Below are entries; work out how many of their lines hold "useDark", giving only that number.

**Material for this exercise**
===============
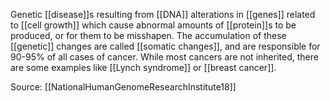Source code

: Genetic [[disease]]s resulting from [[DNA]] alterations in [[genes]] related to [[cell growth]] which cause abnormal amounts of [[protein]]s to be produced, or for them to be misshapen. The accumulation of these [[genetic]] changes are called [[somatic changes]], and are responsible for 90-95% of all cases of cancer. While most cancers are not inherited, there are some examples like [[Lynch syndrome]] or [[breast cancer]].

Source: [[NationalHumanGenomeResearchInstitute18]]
===============
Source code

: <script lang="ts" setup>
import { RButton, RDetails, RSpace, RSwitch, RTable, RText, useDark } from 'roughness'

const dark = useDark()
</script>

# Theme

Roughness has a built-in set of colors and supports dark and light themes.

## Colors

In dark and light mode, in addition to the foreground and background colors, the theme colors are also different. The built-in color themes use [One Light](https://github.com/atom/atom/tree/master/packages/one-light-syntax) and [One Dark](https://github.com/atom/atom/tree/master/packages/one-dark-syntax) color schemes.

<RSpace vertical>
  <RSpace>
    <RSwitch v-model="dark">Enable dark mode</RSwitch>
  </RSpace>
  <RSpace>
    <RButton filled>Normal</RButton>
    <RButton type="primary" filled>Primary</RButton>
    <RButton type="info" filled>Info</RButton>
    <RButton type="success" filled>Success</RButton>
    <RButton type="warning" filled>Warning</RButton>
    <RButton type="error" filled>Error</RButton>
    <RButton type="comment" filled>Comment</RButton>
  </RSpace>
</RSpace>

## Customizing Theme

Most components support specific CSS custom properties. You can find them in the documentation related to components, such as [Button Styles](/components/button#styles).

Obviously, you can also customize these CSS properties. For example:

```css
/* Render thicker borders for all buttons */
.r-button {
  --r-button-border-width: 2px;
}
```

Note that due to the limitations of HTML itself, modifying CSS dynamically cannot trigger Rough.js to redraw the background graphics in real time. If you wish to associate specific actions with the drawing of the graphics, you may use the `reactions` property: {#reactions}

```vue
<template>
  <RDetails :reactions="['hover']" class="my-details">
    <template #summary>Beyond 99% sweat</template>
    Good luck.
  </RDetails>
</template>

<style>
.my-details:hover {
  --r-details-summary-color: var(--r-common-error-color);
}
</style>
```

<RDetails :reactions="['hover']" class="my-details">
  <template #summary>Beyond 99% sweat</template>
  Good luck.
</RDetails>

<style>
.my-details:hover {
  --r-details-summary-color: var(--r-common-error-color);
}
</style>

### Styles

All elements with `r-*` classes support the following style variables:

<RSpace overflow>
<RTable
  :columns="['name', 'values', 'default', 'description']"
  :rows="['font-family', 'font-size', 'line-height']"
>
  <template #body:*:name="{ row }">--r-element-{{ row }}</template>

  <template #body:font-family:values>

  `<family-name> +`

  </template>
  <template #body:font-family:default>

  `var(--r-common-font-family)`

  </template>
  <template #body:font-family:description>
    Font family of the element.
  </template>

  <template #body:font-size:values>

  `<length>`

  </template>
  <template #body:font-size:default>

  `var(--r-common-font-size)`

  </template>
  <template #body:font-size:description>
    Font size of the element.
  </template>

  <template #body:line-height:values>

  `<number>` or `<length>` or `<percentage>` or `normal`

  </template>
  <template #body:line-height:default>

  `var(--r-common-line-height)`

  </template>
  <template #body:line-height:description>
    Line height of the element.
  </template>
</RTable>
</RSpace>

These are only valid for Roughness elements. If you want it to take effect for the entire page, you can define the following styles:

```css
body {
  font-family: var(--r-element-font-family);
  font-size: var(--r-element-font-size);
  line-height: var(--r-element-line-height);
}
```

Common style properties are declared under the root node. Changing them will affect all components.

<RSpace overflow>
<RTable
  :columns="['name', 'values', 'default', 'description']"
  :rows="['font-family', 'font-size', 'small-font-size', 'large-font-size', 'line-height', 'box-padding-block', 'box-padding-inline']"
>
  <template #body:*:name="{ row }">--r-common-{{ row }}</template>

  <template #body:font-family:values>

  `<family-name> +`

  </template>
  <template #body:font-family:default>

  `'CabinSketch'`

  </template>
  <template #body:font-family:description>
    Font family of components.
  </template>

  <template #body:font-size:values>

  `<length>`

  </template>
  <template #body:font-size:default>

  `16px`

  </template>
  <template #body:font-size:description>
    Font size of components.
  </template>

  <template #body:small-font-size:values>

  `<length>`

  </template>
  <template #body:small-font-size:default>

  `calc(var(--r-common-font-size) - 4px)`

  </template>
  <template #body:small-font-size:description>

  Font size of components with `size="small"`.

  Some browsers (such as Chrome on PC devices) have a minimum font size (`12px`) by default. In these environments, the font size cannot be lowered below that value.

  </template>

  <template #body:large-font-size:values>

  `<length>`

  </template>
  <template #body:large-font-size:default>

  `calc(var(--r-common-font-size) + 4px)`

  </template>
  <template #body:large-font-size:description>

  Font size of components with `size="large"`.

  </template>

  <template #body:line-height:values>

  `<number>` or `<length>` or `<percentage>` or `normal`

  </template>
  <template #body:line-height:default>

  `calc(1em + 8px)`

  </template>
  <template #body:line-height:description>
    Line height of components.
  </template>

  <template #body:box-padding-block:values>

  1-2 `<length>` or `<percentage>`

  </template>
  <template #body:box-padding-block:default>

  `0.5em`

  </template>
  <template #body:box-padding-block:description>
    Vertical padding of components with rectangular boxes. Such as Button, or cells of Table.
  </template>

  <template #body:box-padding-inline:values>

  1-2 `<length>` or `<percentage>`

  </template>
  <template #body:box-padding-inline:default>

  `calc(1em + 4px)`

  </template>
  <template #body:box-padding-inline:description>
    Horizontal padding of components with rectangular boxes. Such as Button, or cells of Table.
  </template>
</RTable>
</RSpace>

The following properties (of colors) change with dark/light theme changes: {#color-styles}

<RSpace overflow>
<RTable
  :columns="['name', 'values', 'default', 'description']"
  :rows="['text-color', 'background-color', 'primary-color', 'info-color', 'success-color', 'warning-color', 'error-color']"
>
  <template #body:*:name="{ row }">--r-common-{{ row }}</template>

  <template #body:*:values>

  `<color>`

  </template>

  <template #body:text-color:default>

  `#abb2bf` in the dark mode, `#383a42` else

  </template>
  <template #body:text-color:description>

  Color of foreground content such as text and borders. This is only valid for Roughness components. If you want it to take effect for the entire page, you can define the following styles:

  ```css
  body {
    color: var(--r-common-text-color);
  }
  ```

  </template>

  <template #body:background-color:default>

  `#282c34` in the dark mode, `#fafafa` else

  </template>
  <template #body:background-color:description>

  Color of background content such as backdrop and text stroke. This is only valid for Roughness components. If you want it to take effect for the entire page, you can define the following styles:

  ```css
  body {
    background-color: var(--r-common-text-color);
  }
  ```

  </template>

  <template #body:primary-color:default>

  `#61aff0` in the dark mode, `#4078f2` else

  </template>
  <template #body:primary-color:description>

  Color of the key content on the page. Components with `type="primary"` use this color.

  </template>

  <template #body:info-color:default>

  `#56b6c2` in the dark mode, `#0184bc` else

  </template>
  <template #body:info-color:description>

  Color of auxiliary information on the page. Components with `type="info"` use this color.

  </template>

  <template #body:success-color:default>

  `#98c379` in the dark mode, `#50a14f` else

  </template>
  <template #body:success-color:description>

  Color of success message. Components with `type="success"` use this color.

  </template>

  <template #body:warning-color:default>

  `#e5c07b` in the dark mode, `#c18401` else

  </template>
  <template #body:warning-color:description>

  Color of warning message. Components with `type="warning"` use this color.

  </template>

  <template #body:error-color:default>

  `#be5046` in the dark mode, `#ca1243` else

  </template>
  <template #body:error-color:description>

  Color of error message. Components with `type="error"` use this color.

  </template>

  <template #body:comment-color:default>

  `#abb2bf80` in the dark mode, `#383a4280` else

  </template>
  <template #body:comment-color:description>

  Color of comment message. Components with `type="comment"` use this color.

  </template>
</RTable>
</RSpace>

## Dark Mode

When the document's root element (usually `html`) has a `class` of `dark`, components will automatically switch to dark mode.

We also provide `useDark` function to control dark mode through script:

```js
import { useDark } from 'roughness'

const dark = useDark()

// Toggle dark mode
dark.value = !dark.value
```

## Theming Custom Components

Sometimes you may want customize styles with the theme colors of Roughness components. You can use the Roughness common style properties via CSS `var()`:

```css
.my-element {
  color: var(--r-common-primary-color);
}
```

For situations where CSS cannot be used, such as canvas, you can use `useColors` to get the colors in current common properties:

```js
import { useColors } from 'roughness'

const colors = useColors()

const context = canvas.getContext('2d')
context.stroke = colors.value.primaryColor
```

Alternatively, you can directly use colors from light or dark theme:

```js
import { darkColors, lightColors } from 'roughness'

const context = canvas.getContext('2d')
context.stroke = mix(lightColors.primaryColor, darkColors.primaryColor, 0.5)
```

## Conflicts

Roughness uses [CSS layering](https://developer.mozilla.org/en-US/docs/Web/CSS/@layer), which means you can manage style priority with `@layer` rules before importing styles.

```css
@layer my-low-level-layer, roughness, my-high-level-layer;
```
===============
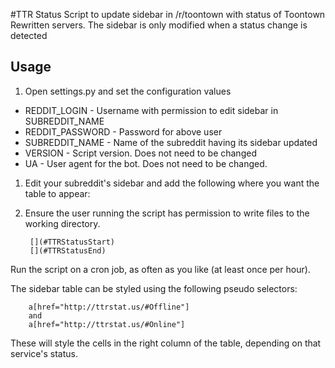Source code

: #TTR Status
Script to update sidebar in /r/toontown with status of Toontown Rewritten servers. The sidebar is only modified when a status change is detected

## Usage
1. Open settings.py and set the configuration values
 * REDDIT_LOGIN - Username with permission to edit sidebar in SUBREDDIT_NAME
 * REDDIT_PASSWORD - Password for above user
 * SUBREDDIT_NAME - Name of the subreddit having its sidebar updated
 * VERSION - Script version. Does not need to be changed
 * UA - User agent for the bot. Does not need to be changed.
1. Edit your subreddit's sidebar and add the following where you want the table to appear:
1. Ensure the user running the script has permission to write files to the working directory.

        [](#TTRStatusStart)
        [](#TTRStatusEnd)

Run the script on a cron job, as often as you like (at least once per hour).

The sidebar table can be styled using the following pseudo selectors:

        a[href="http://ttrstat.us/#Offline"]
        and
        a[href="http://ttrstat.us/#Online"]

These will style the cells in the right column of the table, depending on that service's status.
===============
**Written solution**
5